Le Népal est une nation majoritairement hindouiste. Manifestation vivante de la culture indienne, cette religion donne à l’Inde et au Népal un ensemble de coutumes et de rites communs qui crée des liens privilégiés entre ces nations, liens qu’aucun projet de développement économique chinois ne pourra jamais égaler. Cet ancrage « civilisationnel » donne des maux de tête à la Chine. Le projet de pénétration du Népal, vu comme un élément clé dans la politique chinoise du « Regard vers le Sud », n’avance pas nécessairement aussi rapidement que souhaité. La variable hindouiste, qui favorise constamment l’Inde, au détriment de la Chine, y joue pour beaucoup.

Adeptes du principe marxiste qui voient la religion comme l’opium du peuple, les maoïstes népalais sont sans doute les candidats les plus susceptibles d’apporter une aide à la Chine dans ce dossier. Lors de leur récent séjour au pouvoir, le travail fut mis en marche. En mai dernier, les maoïstes faisaient passer une résolution qui abolissait la seule monarchie hindouiste au monde pour la remplacer par une république laïque. Conscients qu’un simple décret risquait d’avoir fort peu d’effets tangibles sur la situation spirituelle du pays, les maoïstes s’en prirent ensuite physiquement au temple Pashupatinath, l’un des plus importants symboles hindouistes du Népal.

Lors d’une entrevue qu’il donna à l’« International Humanist and Ethical Union », Baburam Bathattarai, l’idéologue du parti, s’exprimait ainsi : « Nous sommes marxistes et matérialistes. Nous devons faire beaucoup plus que de simplement séparer la religion et le gouvernement (…) Il y a aujourd’hui plus de programmes à caractère religieux sur les ondes de la télévision népalaise que tout autre type d’émissions. Les diffusions glorifiant les “Ramayana ” ainsi que les “Mahabharatha ” sont parmi les plus populaires. Polluer de cette façon l’âme de la jeunesse est hautement dommageable pour notre société. La religion n’a pas sa place à l’école, pas plus qu’elle en a dans les programmes publics. Nous devons décourager ce genre de croyances et de valeurs, ce qui fera éventuellement disparaître complètement la religion du Népal ».

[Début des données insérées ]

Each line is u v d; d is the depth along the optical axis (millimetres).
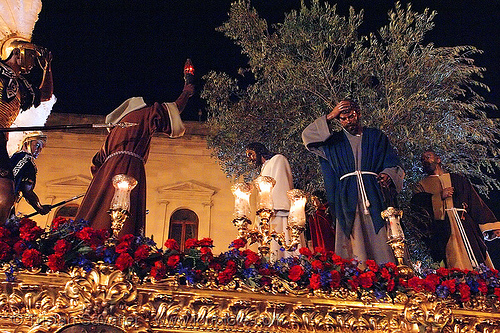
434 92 9625
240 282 5402
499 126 10555
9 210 5879
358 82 9641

À quelques détails près, les partis politiques népalais ont tous des plateformes similaires à l’égard de la Chine. L’attitude maoïste en regard à la religion, couplée au sérieux de leur démarche démontré par la prise de mesures concrètes lors de leur passage au pouvoir, représente définitivement un avantage comparatif aux yeux de la Chine. Voilà sans doute la variable la plus susceptible d’expliquer le soutien que Pékin semble vouloir continuer d’apporter aux maoïstes et ce, malgré la reprise de leurs activités de déstabilisation. Un Népal dépourvu de son identité hindouiste faciliterait la propagation de l’idéologie maoïste dans le pays, ce qui créerait du même coup un environnement favorable à la pénétration chinoise.

Cette lecture des derniers développements survenus dans les relations Chine/maoïstes confirme une fois de plus le fait que Pékin ait définitivement mis de côté le principe de « fraternité révolutionnaire » dans la poursuite de ses relations internationales. Dans les années qui suivirent la fondation du groupe rebelle, la Chine n’avait ni financé, ni aidé l’organisation. Au contraire, elle choisit plutôt de jouer de son influence pour lui mettre des bâtons dans les roues. Ce n’est qu’une fois les maoïstes au pouvoir que la Chine commença à se rapprocher de ceux-ci. Les affinités idéologiques n’y étant pour rien, la Chine ne serait plutôt motivée que par des calculs pragmatiques cherchant à améliorer sa position à long terme en Asie.
Cette attitude semble vouloir lui sourire. L’idée d’exporter ses idées à la pointe du fusil lui coûta très cher par le passé. Les succès furent pour le moins limités, les ennemis ainsi créés, nombreux. Pacifiste, le nouveau style diplomatique chinois, additionné à des résultats économiques exceptionnels, change complètement la façon dont plusieurs pays perçoivent la Chine. Ne se trouvant plus sous le poids de la menace, bon nombre d’entre eux décident désormais d’imiter volontairement ce qui est aujourd’hui considéré comme « le modèle chinois ».